2017-01-30 18:31:00 | Weblog
職場の同僚が、「あ〜温泉に行きたいなぁ」と言う。
「でも、娘は仕事が忙しくて付き合ってくれないんですよ」
「あら、ご主人と行けばいいじゃない」

彼女はわたしより一回りも若いが、お子さんたちは独立して夫婦ふたりの生活を送っている。

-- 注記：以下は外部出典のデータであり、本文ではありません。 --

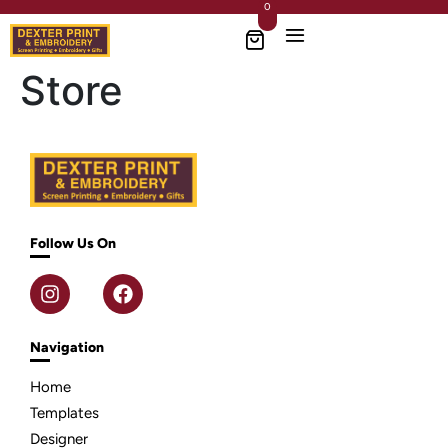
0
Store
Follow Us On
Navigation
Home
Templates
Designer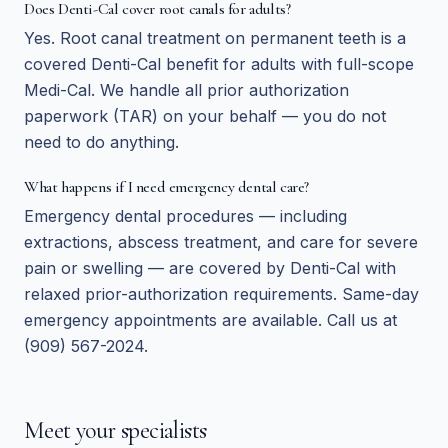
Does Denti-Cal cover root canals for adults?
Yes. Root canal treatment on permanent teeth is a
covered Denti-Cal benefit for adults with full-scope
Medi-Cal. We handle all prior authorization
paperwork (TAR) on your behalf — you do not
need to do anything.
What happens if I need emergency dental care?
Emergency dental procedures — including
extractions, abscess treatment, and care for severe
pain or swelling — are covered by Denti-Cal with
relaxed prior-authorization requirements. Same-day
emergency appointments are available. Call us at
(909) 567-2024.
Meet your specialists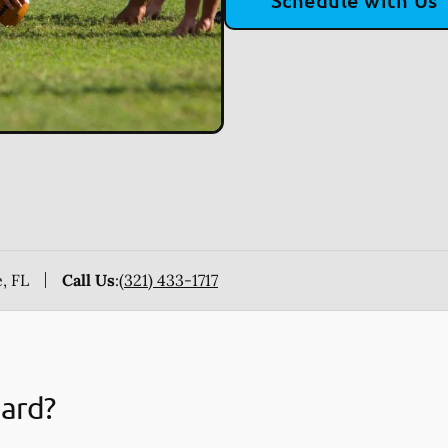
Schedule with Us
, FL
Call Us
:
(321) 433-1717
uard?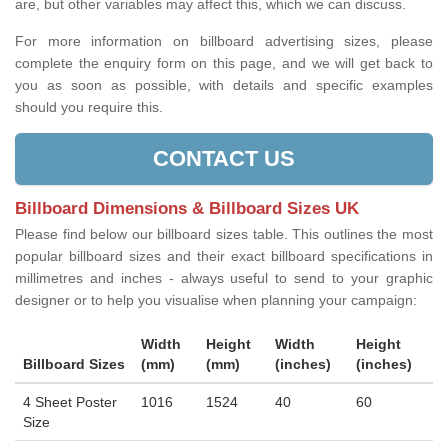
are, but other variables may affect this, which we can discuss.
For more information on billboard advertising sizes, please
complete the enquiry form on this page, and we will get back to
you as soon as possible, with details and specific examples
should you require this.
CONTACT US
Billboard Dimensions & Billboard Sizes UK
Please find below our billboard sizes table. This outlines the most
popular billboard sizes and their exact billboard specifications in
millimetres and inches - always useful to send to your graphic
designer or to help you visualise when planning your campaign:
Width
Height
Width
Height
Billboard Sizes
(mm)
(mm)
(inches)
(inches)
4 Sheet Poster
1016
1524
40
60
Size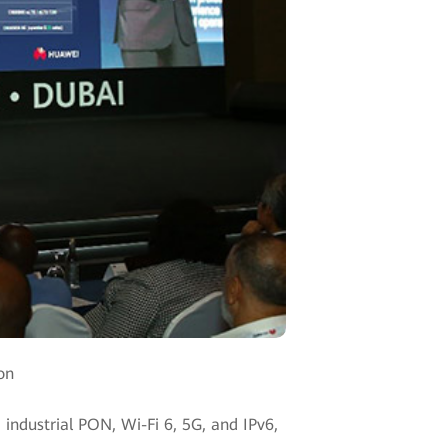
on
g industrial PON, Wi-Fi 6, 5G, and IPv6,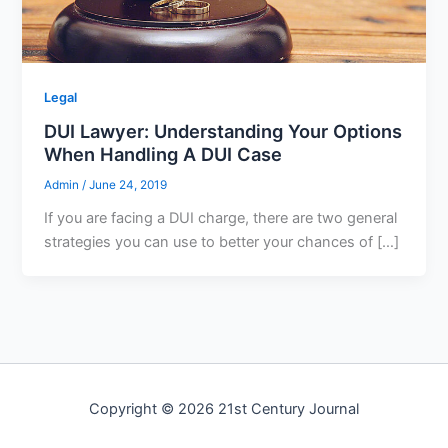
Legal
DUI Lawyer: Understanding Your Options
When Handling A DUI Case
Admin
/
June 24, 2019
If you are facing a DUI charge, there are two general
strategies you can use to better your chances of […]
Copyright © 2026 21st Century Journal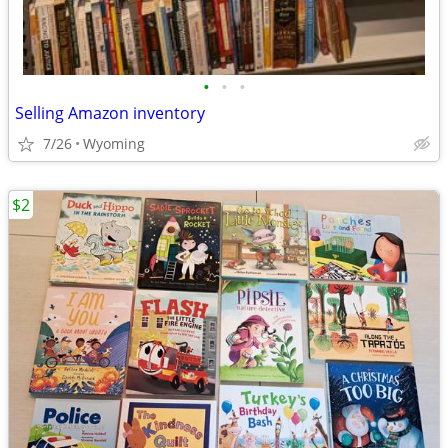
•
•
•
Selling Amazon inventory
7/26
Wyoming
$2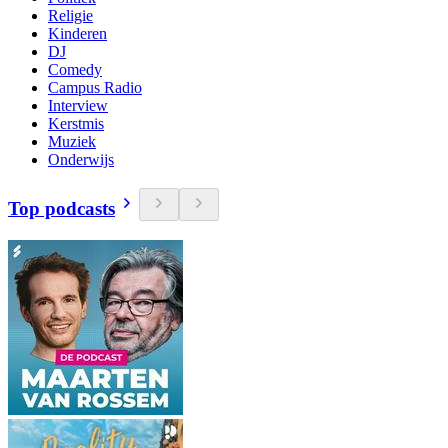
Religie
Kinderen
DJ
Comedy
Campus Radio
Interview
Kerstmis
Muziek
Onderwijs
Top podcasts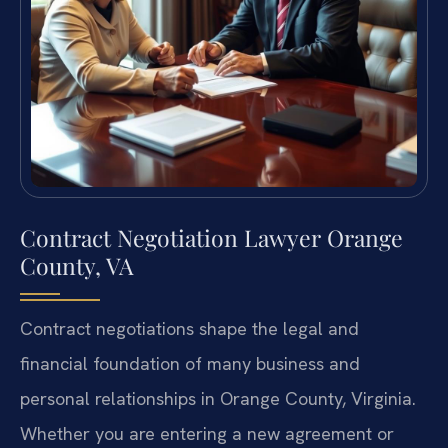
Contract Negotiation Lawyer Orange
County, VA
Contract negotiations shape the legal and
financial foundation of many business and
personal relationships in Orange County, Virginia.
Whether you are entering a new agreement or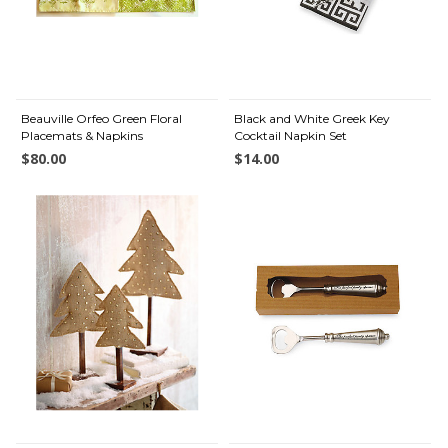
Beauville Orfeo Green Floral
Black and White Greek Key
Placemats & Napkins
Cocktail Napkin Set
$80.00
$14.00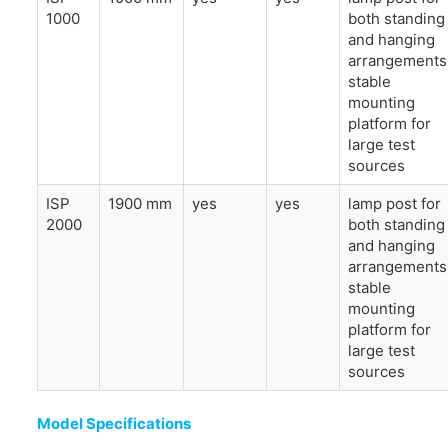
1000
both standing
and hanging
arrangements
stable
mounting
platform for
large test
sources
ISP
1900 mm
yes
yes
lamp post for
2000
both standing
and hanging
arrangements
stable
mounting
platform for
large test
sources
Model Specifications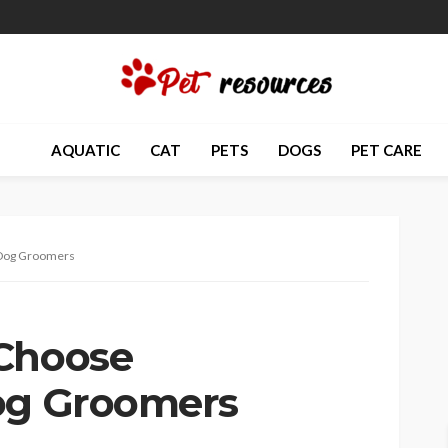
AQUATIC
CAT
PETS
DOGS
PET CARE
 Dog Groomers
 Choose
Dog Groomers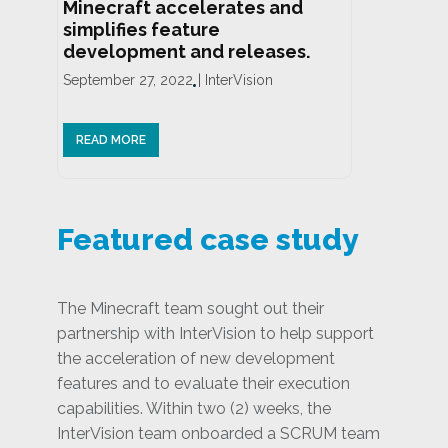
Minecraft accelerates and
simplifies feature
development and releases.
September 27, 2022
|
InterVision
READ MORE
Featured case study
The Minecraft team sought out their
partnership with InterVision to help support
the acceleration of new development
features and to evaluate their execution
capabilities. Within two (2) weeks, the
InterVision team onboarded a SCRUM team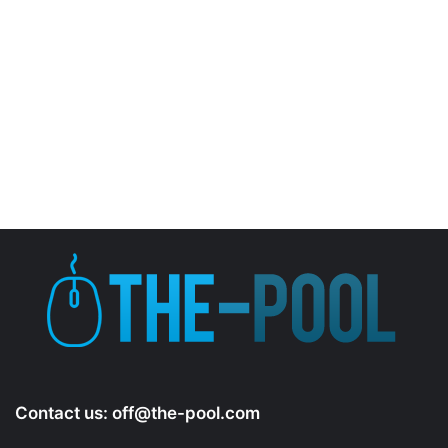
Contact us:
off@the-pool.com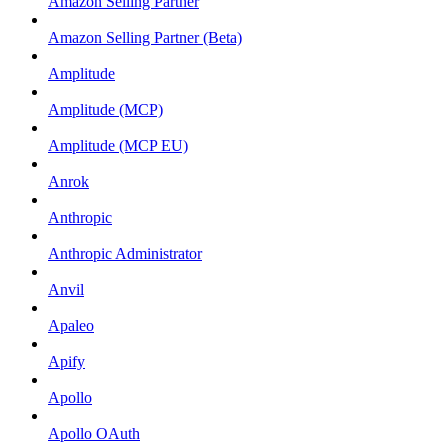
Amazon Selling Partner
Amazon Selling Partner (Beta)
Amplitude
Amplitude (MCP)
Amplitude (MCP EU)
Anrok
Anthropic
Anthropic Administrator
Anvil
Apaleo
Apify
Apollo
Apollo OAuth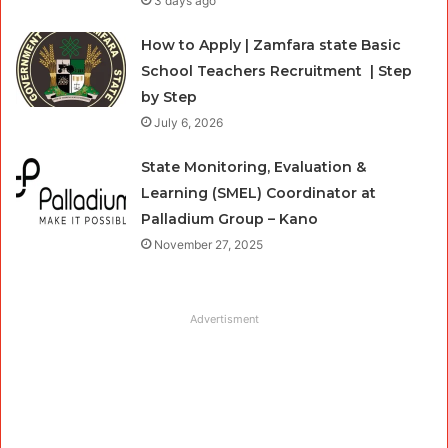
3 days ago
How to Apply | Zamfara state Basic
School Teachers Recruitment | Step
by Step
July 6, 2026
State Monitoring, Evaluation &
Learning (SMEL) Coordinator at
Palladium Group – Kano
November 27, 2025
Advertisment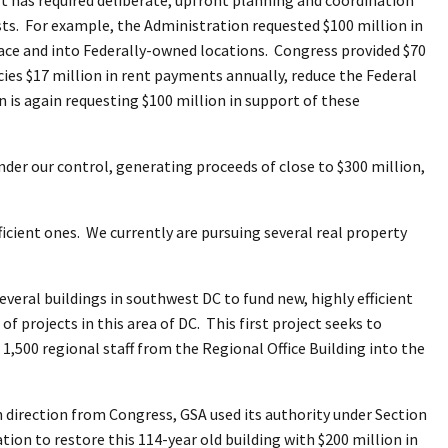
sts. For example, the Administration requested $100 million in
space and into Federally-owned locations. Congress provided $70
ncies $17 million in rent payments annually, reduce the Federal
n is again requesting $100 million in support of these
nder our control, generating proceeds of close to $300 million,
ficient ones. We currently are pursuing several real property
everal buildings in southwest DC to fund new, highly efficient
 of projects in this area of DC. This first project seeks to
,500 regional staff from the Regional Office Building into the
h direction from Congress, GSA used its authority under Section
on to restore this 114-year old building with $200 million in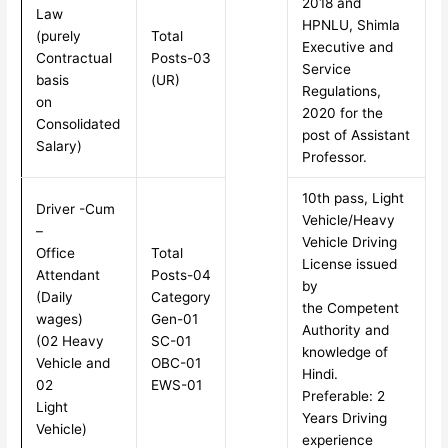
2018 and
Law
HPNLU, Shimla
(purely
Total
Executive and
Contractual
Posts-03
Service
basis
(UR)
Regulations,
on
2020 for the
Consolidated
post of Assistant
Salary)
Professor.
10th pass, Light
Driver -Cum
Vehicle/Heavy
–
Vehicle Driving
Office
Total
License issued
Attendant
Posts-04
by
(Daily
Category
the Competent
wages)
Gen-01
Authority and
(02 Heavy
SC-01
knowledge of
Vehicle and
OBC-01
Hindi.
02
EWS-01
Preferable: 2
Light
Years Driving
Vehicle)
experience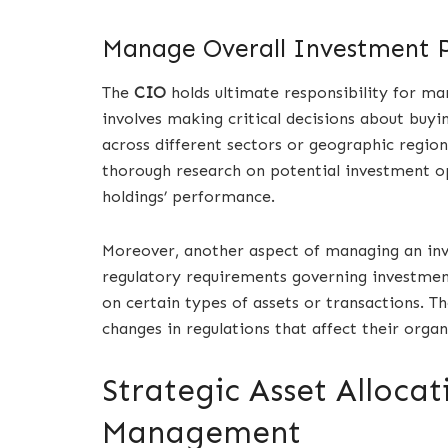
Manage Overall Investment P
The
CIO
holds ultimate responsibility for ma
involves making critical decisions about buying
across different sectors or geographic regio
thorough research on potential investment o
holdings’ performance.
Moreover, another aspect of managing an inv
regulatory requirements governing investment
on certain types of assets or transactions. T
changes in regulations that affect their organ
Strategic Asset Allocat
Management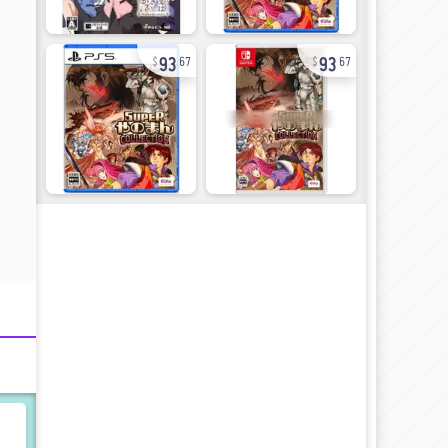
93
93
67
67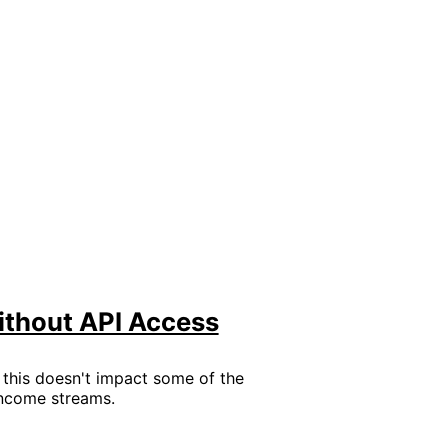
ithout API Access
t this doesn't impact some of the
 income streams.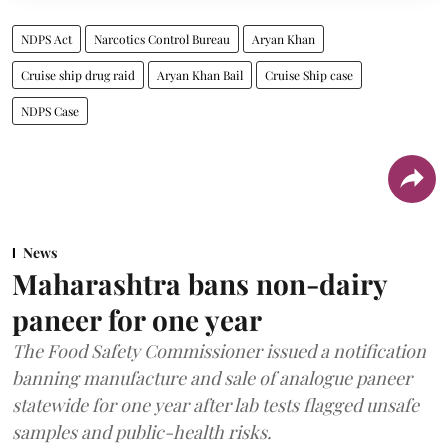
NDPS Act
Narcotics Control Bureau
Aryan Khan
Cruise ship drug raid
Aryan Khan Bail
Cruise Ship case
NDPS Case
News
Maharashtra bans non-dairy
paneer for one year
The Food Safety Commissioner issued a notification
banning manufacture and sale of analogue paneer
statewide for one year after lab tests flagged unsafe
samples and public-health risks.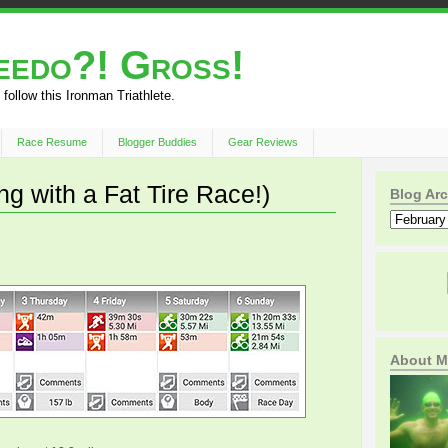
peedo?! Gross!
 follow this Ironman Triathlete.
Race Resume
Blogger Buddies
Gear Reviews
g with a Fat Tire Race!)
Blog Arc
About M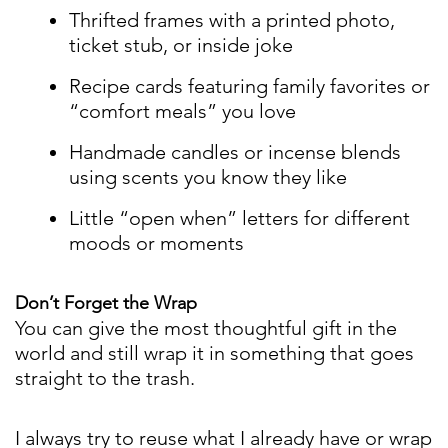
Thrifted frames with a printed photo,
ticket stub, or inside joke
Recipe cards featuring family favorites or
“comfort meals” you love
Handmade candles or incense blends
using scents you know they like
Little “open when” letters for different
moods or moments
Don’t Forget the Wrap
You can give the most thoughtful gift in the
world and still wrap it in something that goes
straight to the trash.
I always try to reuse what I already have or wrap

「主人と行くと、温泉はひとりで入らなくちゃならないですよね、それが嫌で」

え? ひとりで入るのが嫌なの?
同性の友人と行く温泉が、実はとても苦手なわたし、それは片時もひとりになれる時間がないからなのだ。
夫や恋人と行く温泉なら、入浴時だけはひとりになれる。その至福な時間がなければ、きっと蜜月旅行にも耐えられないだろう。

数年前、同性の友人と鳥取県の秘湯に出掛けた。
社交好きな彼女は温泉に浸かりながら同宿の人々と話し始める。
わたしにはない性格で羨ましいのだが、落ち着かないことこの上ない。
翌日は早起きして、ひとりゆっくり浸かろうと思った。
心配するといけないので、友人にも言っておく。
すると彼女は、わたしも行くから起こして、と言うではないか。

そして、またふたりで入った。
裸の付き合いをするほど親しいわけではなく、彼女がそれ程気さくな人だということ。

「せっかくカメラを持ってきたから、温泉の写真を撮ってから行くね」
と、先に部屋に戻ってもらった。

「遅かったね〜心配したのよ」と、部屋に戻るなり言われた。
「カメラで男湯の盗撮して捕まったのかと思ったよ〜」

この話を、先程の同僚にしたところ、思いもかけない質問が返ってきた。
「で、どうして遅くなったのですか?」

え? 話の流れから、ひとり湯を堪能していたってわからなかった?

そう、ひとりの時間が必要ないどころか、忌み嫌う人もいるのだ。
「盗撮疑惑」に気を揉んでいた友人も、きっとひとりが嫌で朝風呂にまで付き合おうとしたのだろう。

自分の思いだけで他人を推し量ってはいけない。
わかっているはずなのに、気付くと独りよがりのスパイラルに嵌っている。